Un exercice, ici une dictée rapide avec notre main inhabituelle, nous met tout de suite dans le bain pour comprendre ce que vivent quotidiennement les enfants "dys" confrontés à l’exécution d’une double tâche, celle de comprendre et celle d’écrire, lorsque la tâche primaire d’écriture n’est pas bien maîtrisée. Leur lenteur à pouvoir écrire les empêchent de mener à bien simultanément les tâches de compréhension et provoquent une fatigue énorme. Confusion des lettres, problèmes de déchiffrage, mélange des lignes, difficultés de compréhension… : autant de concepts sur un tableau que Virginie va approfondir pour nous. Ainsi, nous apprenons que le texte d’un livre, où le bas des lettres apparaît plus épais, correspond à l’usage d’une police de caractère de type "Opendys" qui permet d’éviter la confusion de lettres aux formes proches telles que "d,b,q,p".
Des livres qui facilitent la lecture
Des livres syllabiques et faciles à lire
Les livres syllabiques, dont les mots sont bicolores ou multicolores, distinguent chaque syllabe à l’intérieur d’un mot grâce à des couleurs contrastées pour proposer une aide visuelle au déchiffrage.
Les lignes colorées en alternance servent de réglette de lecture pour guider les yeux et éviter le mélange des lignes en cours de lecture.
Les pictogrammes ou la présentation de chacun des personnages en début de livre facilitent le repérage des éléments dans le texte et la compréhension de l’histoire. Les livres avec des gros caractères agrandis sont destinés à apporter un meilleur confort visuel lors de la lecture et conviennent aux enfants avec déficience visuelle et aux enfants dys.
D’une manière générale, l’adaptation d’un texte avec une présentation aérée, un récit plus simple, le choix d’une police sans empattement, un bon espacement des lettres, des mots et des interlignes, rendent la lecture plus accessible.
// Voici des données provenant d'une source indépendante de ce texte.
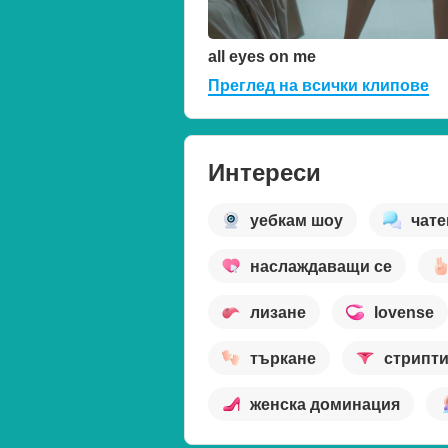
all eyes on me
Преглед на всички клипове
Интереси
уебкам шоу
чате
наслаждаващи се
лизане
lovense
търкане
стрипт
женска доминация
Souvent associés à un texte en braille, les livres tactiles sont "Tact-illustrés" avec des matières et des textures diverses pour découvrir l’image par le biais du toucher.
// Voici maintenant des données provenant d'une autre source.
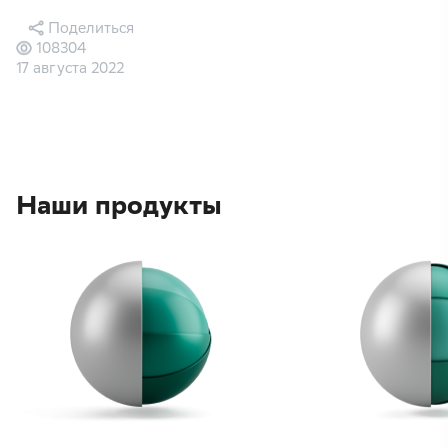
Поделиться
108304
17 августа 2022
Наши продукты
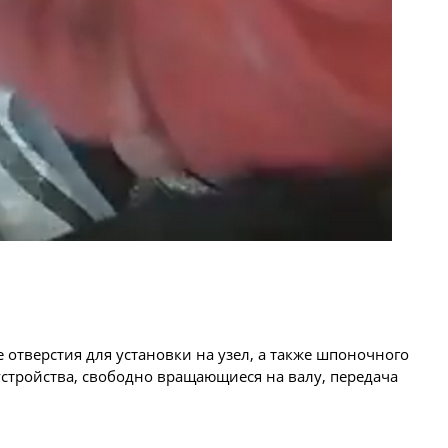
 отверстия для установки на узел, а также шпоночного
стройства, свободно вращающиеся на валу, передача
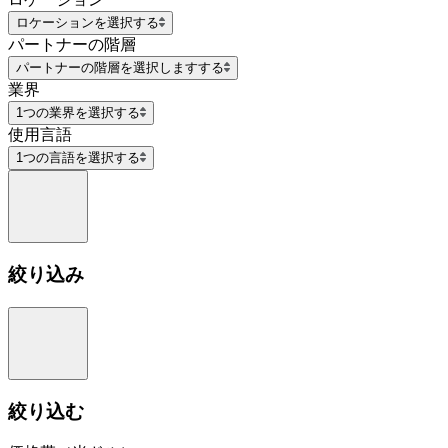
ロケーションを選択する
パートナーの階層
パートナーの階層を選択しますする
業界
1つの業界を選択する
使用言語
1つの言語を選択する
絞り込み
絞り込む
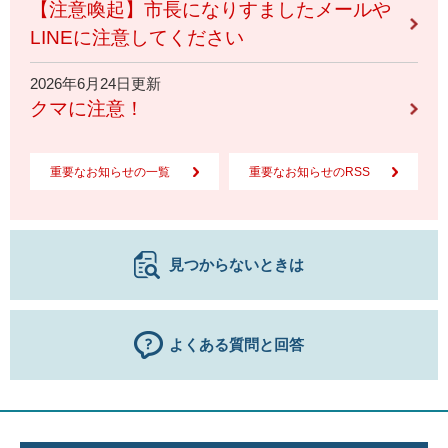
【注意喚起】市長になりすましたメールや
LINEに注意してください
2026年6月24日更新
クマに注意！
重要なお知らせの一覧
重要なお知らせのRSS
見つからないときは
よくある質問と回答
Les livres faciles à lire et à comprendre (FALC) bénéficient d’une adaptation de la mise en page, de la syntaxe et du vocabulaire pour qu’un enfant avec un faible niveau de lecture puisse trouver des livres appropriés à son âge et à ses centres d’intérêt.
Des histoires ou des comptines signées, c’est-à-dire racontées en langue des signes, sont disponibles sur différents supports : des albums avec texte et signes dessinés ou photographiés, ou avec images, et un complément sur support numérique présentant l’histoire en langue des signes ou en mime.
Quant aux albums sans texte, ils permettent à l’enfant de développer son imaginaire pour la compréhension des histoires.
Des livres imagés
Dans l’atelier sur l’autisme, Émilie nous explique que les personnes autistes ont des difficultés à comprendre le langage oral et leur environnement mais qu’elles comprennent bien les indices visuels stables et concrets comme des mots écrits, des images, des photos, ou des objets. Elles ont à la fois besoin d’anticiper et de s’aider de visualisations. Les livres destinés aux enfants autistes s’appuient sur des images et un découpage séquentiel pour les accompagner dans les étapes de leur vie quotidienne et permettre une bonne compréhension des interactions et de l’entourage ainsi qu’à gérer leurs émotions.
Le monde de l’édition de livres adaptés, qu’ils soient en papier ou en numérique, offre donc toute une palette de présentations spécifiques à chaque handicap pour accéder à l’univers de la lecture et du livre.
La recommandation pour les médiathèques est de veiller à avoir dans son fonds au moins 2 types d’adaptations représentés par famille de handicap et de trier les livres par type d’adaptation.